Depending on where you get your ultrasound and the technician’s experience, you’ll likely receive some initial feedback during the scan. However, a full interpretation typically requires an obstetrician or radiologist.
The ultrasound will be followed by a written report detailing the findings. This report will provide measurements, observations, and potentially any areas of concern. You’ll also be given images or videos from the scan. These not only serve as cherished keepsakes but can be essential for future medical reference.
Understanding what to do after your initial ultrasound can help you plan further ahead. These are common, but not necessarily essential, steps that patients take after an ultrasound.
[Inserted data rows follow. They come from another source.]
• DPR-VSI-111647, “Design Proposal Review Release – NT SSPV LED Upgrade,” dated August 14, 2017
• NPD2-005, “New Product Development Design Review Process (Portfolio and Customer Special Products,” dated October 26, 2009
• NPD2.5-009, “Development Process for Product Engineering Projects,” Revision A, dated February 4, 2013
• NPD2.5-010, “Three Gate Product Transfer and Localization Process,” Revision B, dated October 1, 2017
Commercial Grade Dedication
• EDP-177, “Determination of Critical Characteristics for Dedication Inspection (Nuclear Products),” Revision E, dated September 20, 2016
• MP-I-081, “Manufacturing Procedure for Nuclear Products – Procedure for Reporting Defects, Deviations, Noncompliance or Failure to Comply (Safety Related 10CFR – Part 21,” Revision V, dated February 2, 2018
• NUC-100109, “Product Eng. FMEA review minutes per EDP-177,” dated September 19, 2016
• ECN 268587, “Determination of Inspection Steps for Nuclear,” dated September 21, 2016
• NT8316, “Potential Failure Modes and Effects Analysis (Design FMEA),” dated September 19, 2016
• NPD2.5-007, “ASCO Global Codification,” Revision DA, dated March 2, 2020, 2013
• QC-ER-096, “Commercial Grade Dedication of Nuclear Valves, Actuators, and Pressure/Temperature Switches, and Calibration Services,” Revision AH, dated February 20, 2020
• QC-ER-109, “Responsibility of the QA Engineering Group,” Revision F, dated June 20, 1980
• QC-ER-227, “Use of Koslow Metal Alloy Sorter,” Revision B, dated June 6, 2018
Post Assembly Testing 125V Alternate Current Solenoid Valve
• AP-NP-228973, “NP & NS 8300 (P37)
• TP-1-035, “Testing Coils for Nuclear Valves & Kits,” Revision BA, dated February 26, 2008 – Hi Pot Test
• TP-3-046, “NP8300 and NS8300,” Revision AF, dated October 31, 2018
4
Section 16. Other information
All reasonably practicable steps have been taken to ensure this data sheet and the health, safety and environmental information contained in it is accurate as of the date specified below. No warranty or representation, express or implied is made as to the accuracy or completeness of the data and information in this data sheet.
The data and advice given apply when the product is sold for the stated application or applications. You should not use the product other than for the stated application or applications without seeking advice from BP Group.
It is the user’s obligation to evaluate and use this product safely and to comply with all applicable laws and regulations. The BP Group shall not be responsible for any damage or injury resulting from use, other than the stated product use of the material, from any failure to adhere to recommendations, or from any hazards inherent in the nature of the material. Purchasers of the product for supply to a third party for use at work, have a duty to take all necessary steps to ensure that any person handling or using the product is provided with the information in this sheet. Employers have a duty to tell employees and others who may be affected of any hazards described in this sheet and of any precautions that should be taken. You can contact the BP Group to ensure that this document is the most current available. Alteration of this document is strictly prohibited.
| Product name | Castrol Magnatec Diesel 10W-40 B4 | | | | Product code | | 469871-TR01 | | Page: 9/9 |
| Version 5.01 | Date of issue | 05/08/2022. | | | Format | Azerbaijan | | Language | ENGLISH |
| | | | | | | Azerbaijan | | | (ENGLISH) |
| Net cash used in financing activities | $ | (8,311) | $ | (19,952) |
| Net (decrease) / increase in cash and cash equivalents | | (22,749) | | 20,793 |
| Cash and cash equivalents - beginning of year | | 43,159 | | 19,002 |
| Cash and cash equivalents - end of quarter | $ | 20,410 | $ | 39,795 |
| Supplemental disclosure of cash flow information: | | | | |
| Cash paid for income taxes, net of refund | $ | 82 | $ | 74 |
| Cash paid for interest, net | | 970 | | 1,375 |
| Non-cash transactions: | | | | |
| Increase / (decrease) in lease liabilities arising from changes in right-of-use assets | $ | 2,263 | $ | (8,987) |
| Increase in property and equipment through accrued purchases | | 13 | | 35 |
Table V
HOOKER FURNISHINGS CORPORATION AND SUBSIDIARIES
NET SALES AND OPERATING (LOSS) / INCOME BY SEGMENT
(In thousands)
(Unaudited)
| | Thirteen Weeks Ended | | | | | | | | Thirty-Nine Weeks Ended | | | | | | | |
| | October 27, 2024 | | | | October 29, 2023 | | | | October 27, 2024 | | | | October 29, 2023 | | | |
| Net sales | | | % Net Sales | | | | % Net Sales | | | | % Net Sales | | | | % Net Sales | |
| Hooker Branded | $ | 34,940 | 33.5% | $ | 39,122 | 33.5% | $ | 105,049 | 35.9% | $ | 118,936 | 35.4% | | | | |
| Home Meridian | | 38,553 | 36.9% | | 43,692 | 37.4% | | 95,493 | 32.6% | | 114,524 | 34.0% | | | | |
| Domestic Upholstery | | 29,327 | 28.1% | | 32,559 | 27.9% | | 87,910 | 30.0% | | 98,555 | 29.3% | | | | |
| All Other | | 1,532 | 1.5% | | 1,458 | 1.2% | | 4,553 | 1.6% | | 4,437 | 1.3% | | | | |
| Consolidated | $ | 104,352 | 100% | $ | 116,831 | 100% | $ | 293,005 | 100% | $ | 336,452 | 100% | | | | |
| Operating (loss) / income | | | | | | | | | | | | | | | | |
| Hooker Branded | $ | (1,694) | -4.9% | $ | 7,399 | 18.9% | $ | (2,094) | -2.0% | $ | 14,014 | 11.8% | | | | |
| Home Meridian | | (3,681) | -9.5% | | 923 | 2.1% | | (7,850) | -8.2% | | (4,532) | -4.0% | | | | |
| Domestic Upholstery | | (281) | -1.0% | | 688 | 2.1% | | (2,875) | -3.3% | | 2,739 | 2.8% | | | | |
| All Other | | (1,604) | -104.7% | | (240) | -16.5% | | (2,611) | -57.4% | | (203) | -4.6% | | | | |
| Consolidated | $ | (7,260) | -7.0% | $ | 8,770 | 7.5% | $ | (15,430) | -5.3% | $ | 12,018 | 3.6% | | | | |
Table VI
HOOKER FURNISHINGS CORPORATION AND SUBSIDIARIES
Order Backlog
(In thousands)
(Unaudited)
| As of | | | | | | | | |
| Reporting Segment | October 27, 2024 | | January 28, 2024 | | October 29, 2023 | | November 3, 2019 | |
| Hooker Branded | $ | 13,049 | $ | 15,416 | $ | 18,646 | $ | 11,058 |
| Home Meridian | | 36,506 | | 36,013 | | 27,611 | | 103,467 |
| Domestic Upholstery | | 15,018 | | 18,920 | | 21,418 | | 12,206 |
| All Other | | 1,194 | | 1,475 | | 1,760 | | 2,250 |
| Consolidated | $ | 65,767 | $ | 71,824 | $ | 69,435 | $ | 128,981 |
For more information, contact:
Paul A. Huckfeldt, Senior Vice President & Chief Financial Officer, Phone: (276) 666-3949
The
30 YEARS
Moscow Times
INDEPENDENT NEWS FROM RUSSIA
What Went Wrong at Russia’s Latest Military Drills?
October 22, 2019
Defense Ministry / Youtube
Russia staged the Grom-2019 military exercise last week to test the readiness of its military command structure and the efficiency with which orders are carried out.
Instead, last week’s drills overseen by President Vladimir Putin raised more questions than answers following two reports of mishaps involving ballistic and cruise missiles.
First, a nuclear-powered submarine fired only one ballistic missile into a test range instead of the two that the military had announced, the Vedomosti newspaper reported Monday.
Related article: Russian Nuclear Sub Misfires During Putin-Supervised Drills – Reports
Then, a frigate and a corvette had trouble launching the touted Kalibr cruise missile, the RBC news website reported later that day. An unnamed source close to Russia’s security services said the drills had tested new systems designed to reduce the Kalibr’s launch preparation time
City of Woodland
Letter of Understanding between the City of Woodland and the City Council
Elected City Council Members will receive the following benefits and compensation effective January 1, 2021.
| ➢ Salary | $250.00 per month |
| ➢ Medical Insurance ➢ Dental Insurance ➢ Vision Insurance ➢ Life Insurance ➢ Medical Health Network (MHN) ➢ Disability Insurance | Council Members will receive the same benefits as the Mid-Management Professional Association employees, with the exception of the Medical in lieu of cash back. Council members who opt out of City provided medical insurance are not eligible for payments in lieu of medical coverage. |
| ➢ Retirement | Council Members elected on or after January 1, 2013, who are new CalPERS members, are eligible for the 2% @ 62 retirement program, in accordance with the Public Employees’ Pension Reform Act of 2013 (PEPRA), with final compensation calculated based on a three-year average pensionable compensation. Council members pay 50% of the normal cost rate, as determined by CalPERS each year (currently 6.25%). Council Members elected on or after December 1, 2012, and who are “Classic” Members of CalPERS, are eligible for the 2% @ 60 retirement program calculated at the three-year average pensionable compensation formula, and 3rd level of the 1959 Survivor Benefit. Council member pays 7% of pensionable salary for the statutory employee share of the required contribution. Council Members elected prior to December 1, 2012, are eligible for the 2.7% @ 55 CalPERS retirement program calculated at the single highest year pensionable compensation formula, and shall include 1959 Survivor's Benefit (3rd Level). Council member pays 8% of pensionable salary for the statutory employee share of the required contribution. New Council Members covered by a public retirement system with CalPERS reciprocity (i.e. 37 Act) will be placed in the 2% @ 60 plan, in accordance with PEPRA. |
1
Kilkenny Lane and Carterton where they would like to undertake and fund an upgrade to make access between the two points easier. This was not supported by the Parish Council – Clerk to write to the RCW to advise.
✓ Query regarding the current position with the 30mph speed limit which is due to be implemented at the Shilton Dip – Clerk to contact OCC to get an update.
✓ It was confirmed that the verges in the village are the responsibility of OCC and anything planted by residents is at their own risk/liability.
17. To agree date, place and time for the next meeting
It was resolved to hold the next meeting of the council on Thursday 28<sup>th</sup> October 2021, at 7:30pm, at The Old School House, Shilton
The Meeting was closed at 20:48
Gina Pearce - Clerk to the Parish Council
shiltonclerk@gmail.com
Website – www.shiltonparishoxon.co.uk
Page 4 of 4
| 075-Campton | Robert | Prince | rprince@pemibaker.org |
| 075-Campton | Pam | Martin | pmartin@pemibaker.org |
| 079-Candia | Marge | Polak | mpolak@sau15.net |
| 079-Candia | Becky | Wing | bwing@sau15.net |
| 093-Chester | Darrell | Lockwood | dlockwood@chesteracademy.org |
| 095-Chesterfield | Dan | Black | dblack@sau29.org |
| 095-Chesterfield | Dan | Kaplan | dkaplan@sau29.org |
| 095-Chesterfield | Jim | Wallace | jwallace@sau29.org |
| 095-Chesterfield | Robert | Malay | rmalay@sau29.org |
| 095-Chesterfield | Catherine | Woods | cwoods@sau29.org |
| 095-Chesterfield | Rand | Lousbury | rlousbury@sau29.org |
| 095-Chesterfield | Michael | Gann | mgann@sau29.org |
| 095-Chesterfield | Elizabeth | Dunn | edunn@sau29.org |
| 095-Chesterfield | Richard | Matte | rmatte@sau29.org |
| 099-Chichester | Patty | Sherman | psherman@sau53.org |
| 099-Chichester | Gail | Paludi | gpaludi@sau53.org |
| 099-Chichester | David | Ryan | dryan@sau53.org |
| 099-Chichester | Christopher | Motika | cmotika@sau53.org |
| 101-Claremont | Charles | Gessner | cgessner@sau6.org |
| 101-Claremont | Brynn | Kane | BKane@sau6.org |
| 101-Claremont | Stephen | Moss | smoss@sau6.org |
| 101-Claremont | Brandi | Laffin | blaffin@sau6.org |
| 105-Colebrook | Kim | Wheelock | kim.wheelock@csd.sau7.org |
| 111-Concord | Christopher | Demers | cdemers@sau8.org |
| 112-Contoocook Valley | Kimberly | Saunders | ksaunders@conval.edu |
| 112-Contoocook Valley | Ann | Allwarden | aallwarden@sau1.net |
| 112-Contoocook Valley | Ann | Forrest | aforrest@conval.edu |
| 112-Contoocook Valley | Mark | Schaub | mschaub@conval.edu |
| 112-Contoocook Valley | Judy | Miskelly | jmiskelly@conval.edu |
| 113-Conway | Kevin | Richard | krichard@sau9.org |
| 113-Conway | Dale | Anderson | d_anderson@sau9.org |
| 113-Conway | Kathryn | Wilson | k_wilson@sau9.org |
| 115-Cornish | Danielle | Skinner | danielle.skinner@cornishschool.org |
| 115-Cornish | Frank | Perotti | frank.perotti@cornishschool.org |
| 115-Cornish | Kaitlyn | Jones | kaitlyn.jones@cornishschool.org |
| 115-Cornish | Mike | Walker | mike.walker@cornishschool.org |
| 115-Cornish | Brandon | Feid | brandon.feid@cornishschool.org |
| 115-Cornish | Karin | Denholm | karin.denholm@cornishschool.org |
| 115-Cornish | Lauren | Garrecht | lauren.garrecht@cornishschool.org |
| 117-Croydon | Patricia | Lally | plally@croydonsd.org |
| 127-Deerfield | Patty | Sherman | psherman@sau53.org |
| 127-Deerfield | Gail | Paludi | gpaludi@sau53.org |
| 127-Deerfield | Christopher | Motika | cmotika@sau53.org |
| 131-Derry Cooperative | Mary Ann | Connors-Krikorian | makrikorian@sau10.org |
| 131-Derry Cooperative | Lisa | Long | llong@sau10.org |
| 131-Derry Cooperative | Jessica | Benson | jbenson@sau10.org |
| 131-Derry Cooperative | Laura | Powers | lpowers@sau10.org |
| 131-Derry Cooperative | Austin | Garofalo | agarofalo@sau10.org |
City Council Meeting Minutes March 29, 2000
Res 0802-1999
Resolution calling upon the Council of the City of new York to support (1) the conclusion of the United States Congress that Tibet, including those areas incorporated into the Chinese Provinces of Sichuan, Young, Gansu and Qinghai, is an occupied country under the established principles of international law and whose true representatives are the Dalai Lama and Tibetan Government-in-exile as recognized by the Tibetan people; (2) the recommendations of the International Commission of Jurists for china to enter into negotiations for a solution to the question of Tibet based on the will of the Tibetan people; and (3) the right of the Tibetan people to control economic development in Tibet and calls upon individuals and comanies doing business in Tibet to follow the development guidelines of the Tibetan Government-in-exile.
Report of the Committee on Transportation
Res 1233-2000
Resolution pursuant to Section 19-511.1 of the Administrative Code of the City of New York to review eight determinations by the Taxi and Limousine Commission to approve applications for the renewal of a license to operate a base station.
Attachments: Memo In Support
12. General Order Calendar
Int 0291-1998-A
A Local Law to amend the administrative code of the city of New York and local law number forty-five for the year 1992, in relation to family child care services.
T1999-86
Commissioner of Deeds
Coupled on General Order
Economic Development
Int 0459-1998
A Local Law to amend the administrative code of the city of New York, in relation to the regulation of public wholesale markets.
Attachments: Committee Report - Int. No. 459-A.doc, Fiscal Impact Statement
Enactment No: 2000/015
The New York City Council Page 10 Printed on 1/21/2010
- Routine monitoring. In a standard, low-risk pregnancy, a typical follow-up might simply be the next scheduled prenatal visit with your healthcare provider.
- Further scans. If there’s something specific the doctor wishes to monitor, they may recommend an additional ultrasound or a more detailed type of scan.
- Specialist referral. If potential anomalies or concerns are identified, you might be referred to a fetal medicine specialist or another expert for a more in-depth assessment.
- Other diagnostic tests. In cases where the ultrasound identifies potential concerns about genetic or developmental conditions, you might be offered additional tests.
- Counseling. If there are potential concerns or confirmed issues with the pregnancy, counseling might be offered to help parents understand the findings, potential outcomes, and any decisions they may need to make.
FAQ: Pregnancy Ultrasound FAQs at AllSafe Medical Group
Most women have 2 to 3 ultrasounds during their pregnancy, though it varies based on medical needs.
You typically have your first prenatal ultrasound between 6 to 9 weeks of pregnancy.
A baby can often be seen on an ultrasound as early as 6 weeks, although details are clearer after 8 weeks.
The mid-pregnancy anatomy scan, usually done between 18 to 22 weeks, is considered the most important as it assesses fetal structures and development.
The sex of the baby can usually be determined by a pregnancy ultrasound around 18 to 20 weeks, depending on the baby’s position and the clarity of the image.
Pregnancy Ultrasound in Los Angeles & Orange County, CA
Ultrasounds are exciting events during your pregnancy as they’ll be the first time you get to see your baby. You’ll also be able to watch your baby develop as your pregnancy progresses, but ultrasounds are far more than that. They’re an essential diagnostic tool to ensure the safe development of your unborn child.